Now (Antoinette Portis)

Hello, friends! Our book today is Now by Antoinette Portis, a lovely meditation on the simple pleasures of living in the moment.

An exhilarating breeze blows through a little girl’s hair; this is her favorite breeze. She holds a crimson autumn leaf the same span as her face; this is her favorite leaf. With each new object, sensation, or activity, the little girl proclaims each as her favorite – the tree because she is swinging from it, the mud because she is squishing it between her toes, the moon she is gazing up at. Each moment she is currently in is her favorite, because each is what she is experiencing right now… and because of who she is experiencing it with.

This is a simple story with a quiet and somewhat unassuming presence, but it will surprise you: it’s filled with quiet, guileless elegance and a phenomenally satisfying emotional payoff. While the tone definitely suggests themes of zen or mindfulness, the truth is that it does a great job of embodying the way little ones see the world – that each moment is their most important yet – and how we as adults impact this. It’s an enlightening perspective for both age groups to consider. Portis’s art echoes this, capturing both the trivial and the sublime, and examining the magical details that children notice and adults all too often overlook. The length is great, JJ adored the art, and the last page is a stunner for anyone who loves to read with their child. Thoughtful, warm, and full of wonder, and it’s Baby Bookworm approved!

Zen Ghosts (Jon J. Muth)

Hello, friends! Today, we’re starting our four-day extravaganza of Halloween books! To kick things off, we’ve chosen Zen Ghosts by Jon J. Muth, the third book in the delightful yet deep Stillwater Panda series.

It’s Halloween, and Stillwater Panda stops by to visit his young friends Addy, Michael and Karl, who are preparing their Halloween costumes. Karl is going to be a monster, Michael is deciding between an owl and a pirate (maybe an owl pirate?), and Addy is going to be a radiant moon princess. In fact, her lovely costume reminds Stillwater of a Halloween story, and he invites his friends to meet up with him after trick-or-treating so that he can have a storyteller perform it for them. The friends and Stillwater meet and head to Stillwater’s home, where they find that the storyteller is a panda who looks identical to their familiar friend. He imparts a tale of love and duty, and leaves them, and the reader, with a sense of mysterious wonder, as well as the question: what makes a ghost?

I’ve always been a fan of the Stillwater series, which teaches children Zen concepts, koans and thought experiments through the stories of a quiet, wise Zen panda and his young human friends. And this is a great addition to series: the serene way the story (and story-within-a-story) are told is lovely to read, and left open-ended enough that it encourages readers to contemplate its meaning, as any good Zen lesson should do. The art here is just as lovely as in previous Stillwater books, this time capturing the crisp, bright colors of fall and the ethereal environments of the ghost story beautifully.
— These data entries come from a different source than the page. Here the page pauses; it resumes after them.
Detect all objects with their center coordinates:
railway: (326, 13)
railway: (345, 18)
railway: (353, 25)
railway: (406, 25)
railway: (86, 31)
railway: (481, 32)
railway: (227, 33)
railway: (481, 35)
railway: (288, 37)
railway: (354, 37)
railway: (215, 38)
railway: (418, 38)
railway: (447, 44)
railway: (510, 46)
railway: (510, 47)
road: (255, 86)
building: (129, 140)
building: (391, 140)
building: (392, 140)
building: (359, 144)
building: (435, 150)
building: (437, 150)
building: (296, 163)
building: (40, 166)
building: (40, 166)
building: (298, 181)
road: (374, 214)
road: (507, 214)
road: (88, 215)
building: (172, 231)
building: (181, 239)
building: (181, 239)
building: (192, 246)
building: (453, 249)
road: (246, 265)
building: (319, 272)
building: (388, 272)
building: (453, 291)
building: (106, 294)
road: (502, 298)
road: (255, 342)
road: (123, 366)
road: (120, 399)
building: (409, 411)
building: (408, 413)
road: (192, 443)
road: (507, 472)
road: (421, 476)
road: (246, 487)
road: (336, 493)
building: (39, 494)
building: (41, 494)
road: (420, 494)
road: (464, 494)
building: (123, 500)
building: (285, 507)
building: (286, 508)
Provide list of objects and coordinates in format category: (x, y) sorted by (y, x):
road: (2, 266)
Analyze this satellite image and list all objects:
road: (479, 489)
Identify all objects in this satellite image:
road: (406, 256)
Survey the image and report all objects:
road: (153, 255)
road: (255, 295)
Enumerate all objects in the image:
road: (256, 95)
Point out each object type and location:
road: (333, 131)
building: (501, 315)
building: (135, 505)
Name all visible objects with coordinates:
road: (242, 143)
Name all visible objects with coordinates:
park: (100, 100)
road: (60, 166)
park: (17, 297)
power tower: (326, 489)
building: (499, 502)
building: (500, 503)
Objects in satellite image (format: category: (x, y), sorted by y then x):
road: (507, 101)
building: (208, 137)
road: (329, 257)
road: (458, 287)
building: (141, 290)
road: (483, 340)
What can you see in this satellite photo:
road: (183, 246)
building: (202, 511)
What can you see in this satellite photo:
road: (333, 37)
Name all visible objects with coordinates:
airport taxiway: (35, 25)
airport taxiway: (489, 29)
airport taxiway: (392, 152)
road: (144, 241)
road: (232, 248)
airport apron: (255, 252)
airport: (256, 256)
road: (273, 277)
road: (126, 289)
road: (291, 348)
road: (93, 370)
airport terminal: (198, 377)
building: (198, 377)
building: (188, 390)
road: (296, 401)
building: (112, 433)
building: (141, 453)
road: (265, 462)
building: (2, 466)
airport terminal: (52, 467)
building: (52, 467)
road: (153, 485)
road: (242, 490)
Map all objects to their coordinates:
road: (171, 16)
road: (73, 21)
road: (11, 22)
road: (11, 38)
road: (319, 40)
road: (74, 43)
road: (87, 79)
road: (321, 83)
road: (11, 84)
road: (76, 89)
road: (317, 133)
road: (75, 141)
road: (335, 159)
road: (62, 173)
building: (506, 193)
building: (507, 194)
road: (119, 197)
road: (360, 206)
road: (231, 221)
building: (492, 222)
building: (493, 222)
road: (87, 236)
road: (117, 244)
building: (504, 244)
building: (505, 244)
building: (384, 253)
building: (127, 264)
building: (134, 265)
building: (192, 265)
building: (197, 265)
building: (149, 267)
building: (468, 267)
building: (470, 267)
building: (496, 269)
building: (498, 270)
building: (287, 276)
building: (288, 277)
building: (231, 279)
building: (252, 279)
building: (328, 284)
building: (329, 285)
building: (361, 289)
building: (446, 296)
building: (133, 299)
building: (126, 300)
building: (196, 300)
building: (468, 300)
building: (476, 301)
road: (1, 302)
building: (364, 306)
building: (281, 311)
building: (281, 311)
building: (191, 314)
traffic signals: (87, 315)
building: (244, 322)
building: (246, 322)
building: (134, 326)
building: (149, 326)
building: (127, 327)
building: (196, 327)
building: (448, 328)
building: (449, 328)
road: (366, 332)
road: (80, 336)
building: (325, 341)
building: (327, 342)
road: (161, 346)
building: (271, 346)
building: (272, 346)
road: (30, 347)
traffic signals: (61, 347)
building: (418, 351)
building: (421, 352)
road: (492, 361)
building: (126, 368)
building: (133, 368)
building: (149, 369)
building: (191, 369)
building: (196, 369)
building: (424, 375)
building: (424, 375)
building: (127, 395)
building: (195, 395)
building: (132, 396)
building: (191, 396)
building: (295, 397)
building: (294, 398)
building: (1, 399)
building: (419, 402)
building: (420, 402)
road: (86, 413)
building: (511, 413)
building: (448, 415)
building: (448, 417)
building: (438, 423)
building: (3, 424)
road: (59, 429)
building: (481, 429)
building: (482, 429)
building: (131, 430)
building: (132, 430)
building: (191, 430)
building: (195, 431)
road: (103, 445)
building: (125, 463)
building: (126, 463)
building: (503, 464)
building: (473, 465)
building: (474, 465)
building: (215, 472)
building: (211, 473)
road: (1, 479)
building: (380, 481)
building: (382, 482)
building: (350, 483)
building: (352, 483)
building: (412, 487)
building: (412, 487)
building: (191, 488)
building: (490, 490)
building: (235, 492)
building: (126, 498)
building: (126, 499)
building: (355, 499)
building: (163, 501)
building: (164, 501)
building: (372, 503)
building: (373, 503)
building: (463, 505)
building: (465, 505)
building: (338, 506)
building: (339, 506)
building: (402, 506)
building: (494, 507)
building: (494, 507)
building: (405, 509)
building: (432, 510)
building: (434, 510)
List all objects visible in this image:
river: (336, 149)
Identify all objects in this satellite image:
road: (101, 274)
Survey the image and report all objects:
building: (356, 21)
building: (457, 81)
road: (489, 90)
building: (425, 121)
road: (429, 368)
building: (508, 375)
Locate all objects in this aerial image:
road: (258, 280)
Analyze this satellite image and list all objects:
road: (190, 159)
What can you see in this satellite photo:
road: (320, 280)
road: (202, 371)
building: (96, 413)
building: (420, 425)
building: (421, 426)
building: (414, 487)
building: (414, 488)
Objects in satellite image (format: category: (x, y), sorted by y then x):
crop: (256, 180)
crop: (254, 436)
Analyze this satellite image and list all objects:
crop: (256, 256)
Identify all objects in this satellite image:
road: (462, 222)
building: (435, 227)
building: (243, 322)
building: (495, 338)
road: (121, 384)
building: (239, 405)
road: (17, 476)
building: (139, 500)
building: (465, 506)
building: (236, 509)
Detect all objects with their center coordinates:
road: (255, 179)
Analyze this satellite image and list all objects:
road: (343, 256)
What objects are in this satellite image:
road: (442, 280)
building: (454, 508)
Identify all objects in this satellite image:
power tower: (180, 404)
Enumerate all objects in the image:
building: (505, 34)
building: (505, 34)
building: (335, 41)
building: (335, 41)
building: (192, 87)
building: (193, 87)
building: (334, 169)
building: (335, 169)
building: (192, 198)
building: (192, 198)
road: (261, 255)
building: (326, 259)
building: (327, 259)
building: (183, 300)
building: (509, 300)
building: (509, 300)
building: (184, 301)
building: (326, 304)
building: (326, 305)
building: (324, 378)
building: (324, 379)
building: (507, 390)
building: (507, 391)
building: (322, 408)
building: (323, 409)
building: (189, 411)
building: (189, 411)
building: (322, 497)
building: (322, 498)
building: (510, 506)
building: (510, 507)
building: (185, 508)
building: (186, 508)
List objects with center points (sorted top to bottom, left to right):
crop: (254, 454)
The length may be pushing it for the youngest bookworms, but JJ loved it. A strange and wonderful Halloween story full of mystery and wonder, and it’s Baby Bookworm approved!

Zen Shorts (Jon J Muth)

Summer Reading Day 72: Our book today was Zen Shorts by Jon J Muth, a book about a panda named Stillwater who uses the lessons of zen stories to help his young neighbor friends. 

If you’ve never read any of the Stillwater stories, it might seem like a strange concept, but these books are absolutely wonderful. Stillwater uses ancient zen thought experiments (shorts) to show concepts such as forgiveness, kindness and optimism, while Stillwater himself celebrates friendship and generosity. The lessons he teaches are great for young and older minds alike, and the way Muth packages it, with gentle dialogue and sweet, muted illustrations, ensures that the stories are fun to read aloud and listen to. 

That being said, these books are a little lengthy for babies JJ’s age, and even a baby bookworm like her was starting to get antsy. Still, older bookworms will love these stories and the lessons they impart. Baby Bookworm approved!